De Heer loquin, komende uit de Indiën, in den jare 1819, ten einde in Afrika te vertoeven, alwaar hij, in 1811, reeds negen maanden was verbleven, werd, met zijne reisgezellen, genomen, en in Tunis opgebragt. Deze Geleerde verwierf verlof om den Dey te spreken, die hem, voor zich en zijne vrienden, de vrijheid toezeide, indien hij een Georgisch meisje van 17 jaren konde genezen, van hetwelk hij veel werks maakte, en dat aangetast was van eene ziekte, tegen welke de medicijnen zijner Geneesheeren niets vermogten. Den geleerden Franschman gelukte het, der schoone Georgische hare gezondheid te hergeven. Maar hare dankbaarheid stond hem duur! Zij had verlof gekregen, hem te zien na hare herstelling, onder voorwendsel dat dezelve niet volkomen was. Dan, op zekeren dag verraste de Dey zijne gunstelinge, daar zij haren redder blijken van hare erkentenis gaf, die, zonder misdadig te zijn, (hij was toen 61 jaren oud) eenen Dey van Tunis zoodanig konden schijnen.

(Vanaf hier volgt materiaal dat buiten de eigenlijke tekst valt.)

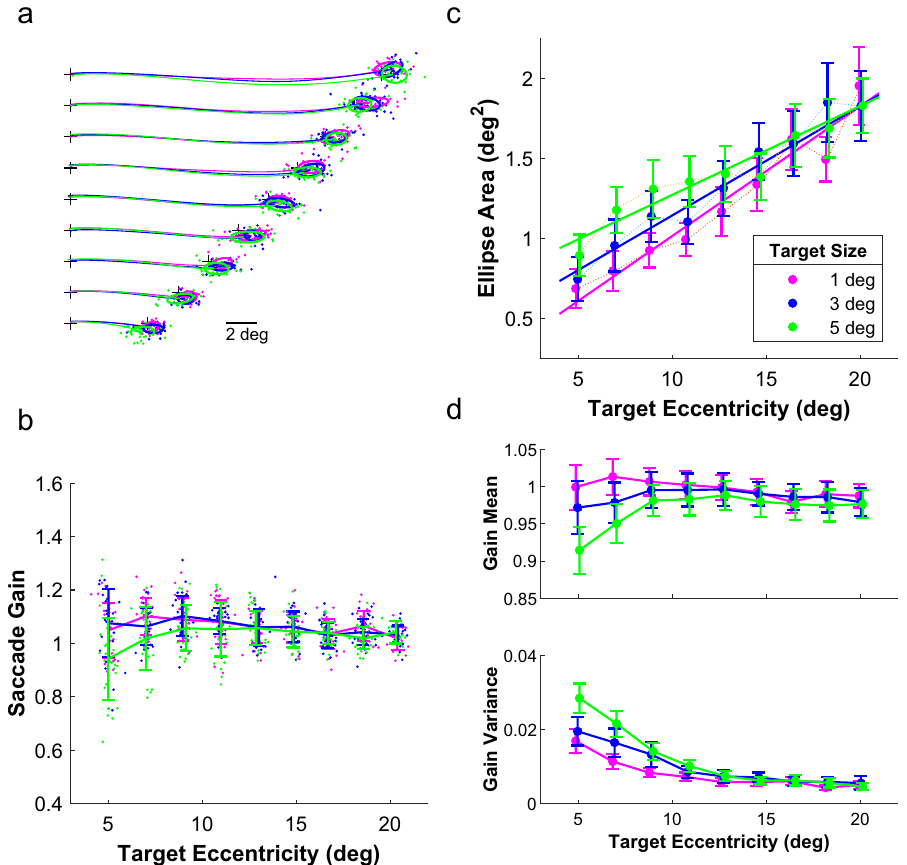
Figure 1. Endpoint variability. ( a ) Individual dots show the endpoints of the saccades made to the different target locations and different target sizes (color coded) by one of our subjects. The lines represent the average saccade trajectories from the fixation point (+) to the peripheral targets. The ellipses represent the distributions of the endpoints. Only rightward saccades of the subject’s right eye are shown. ( b ) Amplitude gain of the same rightward saccades as a function of target eccentricity. A gain of 1 corresponds to a saccade that lands at the center of the briefly (100 ms) flashed target. Solid lines indicate the mean, error bars indicate ± 1 standard deviation. ( c ) Effect of target eccentricity and target size on endpoint variability. Larger ellipse areas reflect more scatter among the endpoints. The solid lines are the result of a mixed effects model fitted to all data (both eyes and both target directions) from all subjects. Dashed lines are grand averages from all 8 subjects. Error bars indicate ± 1 standard deviation of the grand means. ( d ) Grand mean of the saccade gain and the grand mean of the gain variance for different target eccentricities. Error bars indicate ± 1 standard deviation of the grand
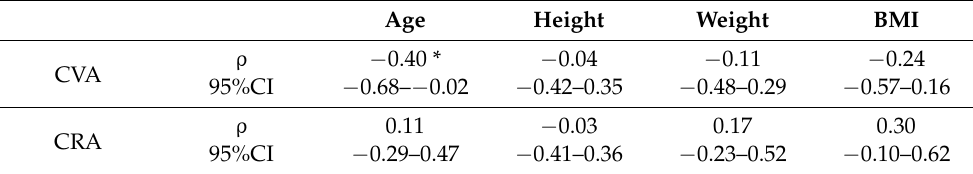
Table 3. Spearman rank correlation between CVA, CRA, and demographic data ( n = 26). Age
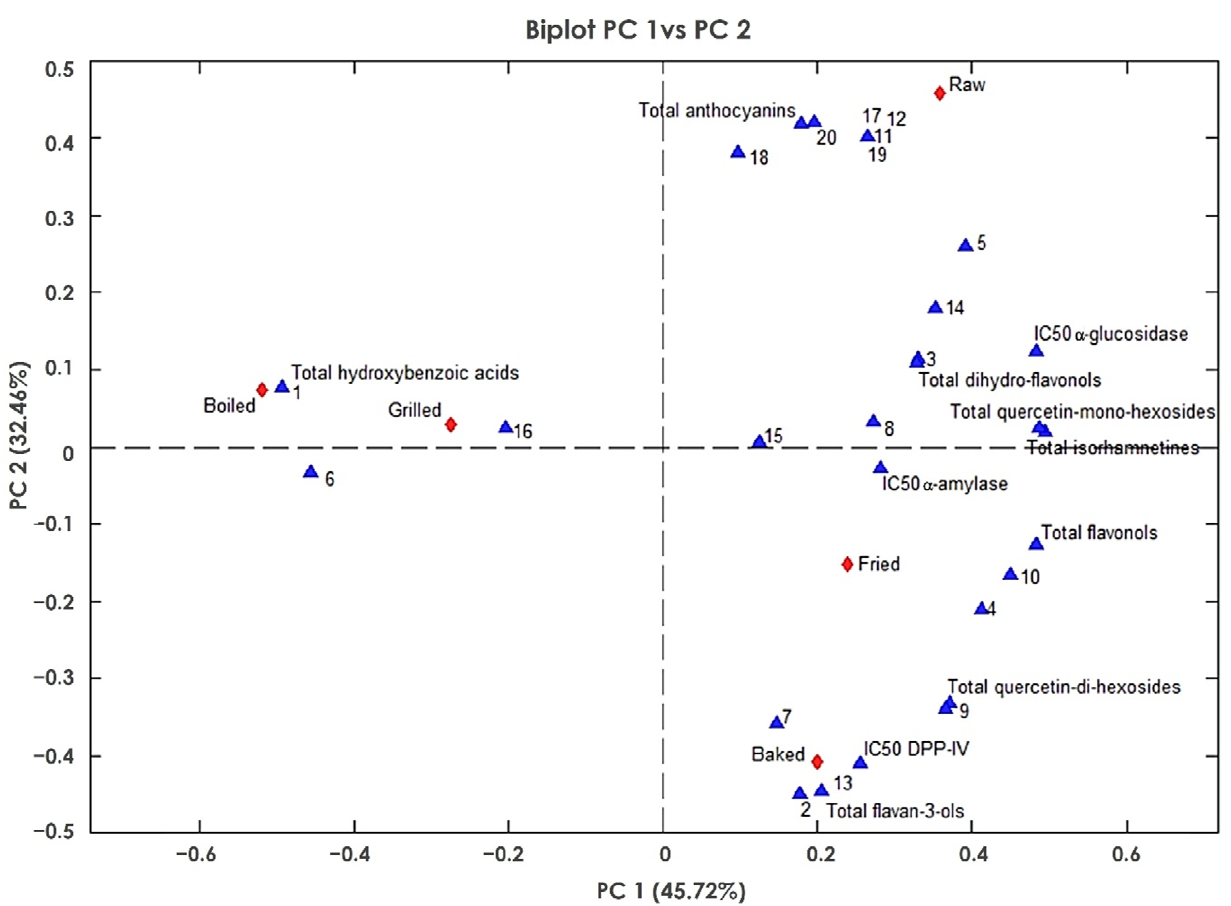
Figure 4. Principal component analysis (PCA). Loading plot of PC1 vs. PC2. The code number of compounds is reported in Table 2. The symbol ▲ identifies compounds, while the symbol ♦ identifies different cooking treatments. The individual compounds are reported with the same number as listed in Table 2.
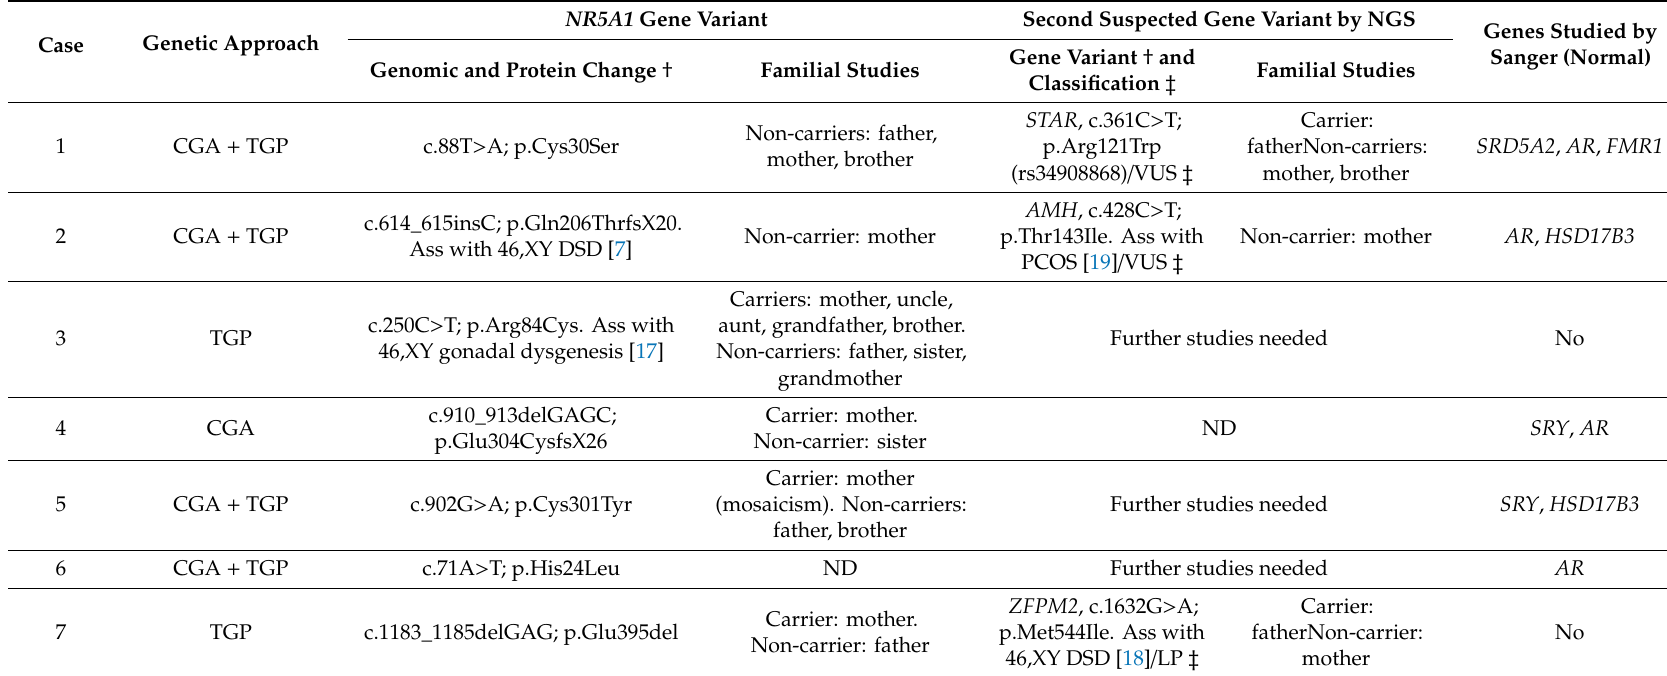
Table 2. Genetic findings of studied patients. Specific variants in NR5A1 and in other disorders of sex development (DSD)-related genes assessed by a DSD-tailored gene panel are listed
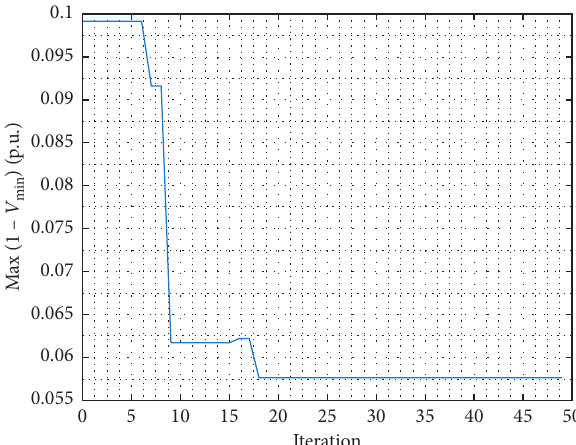
Figure 3: The convergence characteristic of voltage deviation for the 33-bus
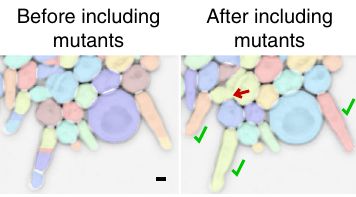
Fig. 6 Adaptability of the CNN. clb1-6 Δ mutants were either excluded (left) or included (right) in the training set for the CNN, which was then tested on an image of clb1-6 Δ cells from a later time point with even longer fi laments, shown here. Note that the color of each cell is dependent on the internal numbering and therefore arbitrary. However, there are no fragmented fi lamentous cells on the right (green check marks) although there are segmentation errors when the strangely shaped cells are crowded (red arrow). Phase contrast image inverted for better visualization. Scale bar: 2 μ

Woedend zeide hij tot den Franschman: ‘Binnen een uur zijt gij een lijk!’ terwijl hij tevens zijn' ponjaard trok, om het meisje te doorsteken. ‘Laat af!’ riep hem loquin met eene ontzagwekkende en majestueuze houding toe: ‘Ik weet, dat ik in Afrika ben gekomen om te sterven; maar ook gij zult een uur na mij sterven, en zoo gij haar treft, die gij bedreigt, zult gij oogenblikkelijk sterven, nadat gij haar hebt omgebragt!’ De Dey verbleekte, vergenoegde zich met den Heer loquin te doen opsluiten, en deed hem met zijne vrienden des anderen daags inschepen naar Sicilië. - Na zijne terugkomst, zich naar Dyon, zijne geboortestad, begevende, vertoefde hij, op het aanzoek eens vriends, te
Villefranche, alwaar deze bekwame Natuurkundige thans, in de armen van den Heer rauchallais, zijn medgezel op alle zijne reizen, in den ouderdom van 67 jaren, zijne roemvolle loopbaan heeft geëindigd. Hij laat 150 handschriften na. Zijne laatste woorden waren deze: ‘o Oneindige schatten der Natuur! ik moet u dan verlaten? Vaartwel!’